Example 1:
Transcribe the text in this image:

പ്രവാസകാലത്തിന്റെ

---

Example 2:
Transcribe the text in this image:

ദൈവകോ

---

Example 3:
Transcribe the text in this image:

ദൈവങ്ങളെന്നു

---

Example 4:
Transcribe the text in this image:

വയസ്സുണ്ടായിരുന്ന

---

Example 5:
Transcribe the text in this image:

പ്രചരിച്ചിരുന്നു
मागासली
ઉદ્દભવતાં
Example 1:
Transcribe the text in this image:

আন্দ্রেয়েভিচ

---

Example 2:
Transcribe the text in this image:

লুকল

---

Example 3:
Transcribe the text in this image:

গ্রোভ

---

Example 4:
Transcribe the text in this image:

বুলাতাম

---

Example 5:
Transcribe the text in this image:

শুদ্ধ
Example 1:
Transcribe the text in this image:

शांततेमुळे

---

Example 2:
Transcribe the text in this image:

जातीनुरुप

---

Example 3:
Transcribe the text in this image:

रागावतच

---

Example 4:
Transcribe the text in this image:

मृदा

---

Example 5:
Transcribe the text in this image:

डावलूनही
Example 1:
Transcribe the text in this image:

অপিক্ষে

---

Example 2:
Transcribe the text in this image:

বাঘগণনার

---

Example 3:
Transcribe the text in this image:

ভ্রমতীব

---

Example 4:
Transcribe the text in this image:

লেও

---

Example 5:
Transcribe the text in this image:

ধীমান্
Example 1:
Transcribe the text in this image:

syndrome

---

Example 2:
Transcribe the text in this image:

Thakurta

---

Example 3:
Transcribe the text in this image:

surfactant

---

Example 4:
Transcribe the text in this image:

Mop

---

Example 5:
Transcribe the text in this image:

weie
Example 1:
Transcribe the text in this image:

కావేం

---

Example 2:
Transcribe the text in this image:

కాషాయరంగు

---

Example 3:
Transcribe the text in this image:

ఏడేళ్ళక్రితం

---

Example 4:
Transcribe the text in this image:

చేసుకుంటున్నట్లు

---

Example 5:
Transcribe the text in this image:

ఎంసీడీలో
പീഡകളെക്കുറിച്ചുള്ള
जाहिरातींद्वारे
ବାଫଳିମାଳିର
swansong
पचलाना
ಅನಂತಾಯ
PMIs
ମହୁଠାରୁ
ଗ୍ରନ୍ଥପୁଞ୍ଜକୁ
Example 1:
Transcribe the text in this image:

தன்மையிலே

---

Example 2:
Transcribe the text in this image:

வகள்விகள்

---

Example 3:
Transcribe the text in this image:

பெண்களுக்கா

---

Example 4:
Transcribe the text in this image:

== Required action ==
Exactly as written above, copy out all the records.

== Solution below ==
Example 1:
Transcribe the text in this image:

പ്രവാസകാലത്തിന്റെ

---

Example 2:
Transcribe the text in this image:

ദൈവകോ

---

Example 3:
Transcribe the text in this image:

ദൈവങ്ങളെന്നു

---

Example 4:
Transcribe the text in this image:

വയസ്സുണ്ടായിരുന്ന

---

Example 5:
Transcribe the text in this image:

പ്രചരിച്ചിരുന്നു
मागासली
ઉદ્દભવતાં
Example 1:
Transcribe the text in this image:

আন্দ্রেয়েভিচ

---

Example 2:
Transcribe the text in this image:

লুকল

---

Example 3:
Transcribe the text in this image:

গ্রোভ

---

Example 4:
Transcribe the text in this image:

বুলাতাম

---

Example 5:
Transcribe the text in this image:

শুদ্ধ
Example 1:
Transcribe the text in this image:

शांततेमुळे

---

Example 2:
Transcribe the text in this image:

जातीनुरुप

---

Example 3:
Transcribe the text in this image:

रागावतच

---

Example 4:
Transcribe the text in this image:

मृदा

---

Example 5:
Transcribe the text in this image:

डावलूनही
Example 1:
Transcribe the text in this image:

অপিক্ষে

---

Example 2:
Transcribe the text in this image:

বাঘগণনার

---

Example 3:
Transcribe the text in this image:

ভ্রমতীব

---

Example 4:
Transcribe the text in this image:

লেও

---

Example 5:
Transcribe the text in this image:

ধীমান্
Example 1:
Transcribe the text in this image:

syndrome

---

Example 2:
Transcribe the text in this image:

Thakurta

---

Example 3:
Transcribe the text in this image:

surfactant

---

Example 4:
Transcribe the text in this image:

Mop

---

Example 5:
Transcribe the text in this image:

weie
Example 1:
Transcribe the text in this image:

కావేం

---

Example 2:
Transcribe the text in this image:

కాషాయరంగు

---

Example 3:
Transcribe the text in this image:

ఏడేళ్ళక్రితం

---

Example 4:
Transcribe the text in this image:

చేసుకుంటున్నట్లు

---

Example 5:
Transcribe the text in this image:

ఎంసీడీలో
പീഡകളെക്കുറിച്ചുള്ള
जाहिरातींद्वारे
ବାଫଳିମାଳିର
swansong
पचलाना
ಅನಂತಾಯ
PMIs
ମହୁଠାରୁ
ଗ୍ରନ୍ଥପୁଞ୍ଜକୁ
Example 1:
Transcribe the text in this image:

தன்மையிலே

---

Example 2:
Transcribe the text in this image:

வகள்விகள்

---

Example 3:
Transcribe the text in this image:

பெண்களுக்கா

---

Example 4:
Transcribe the text in this image:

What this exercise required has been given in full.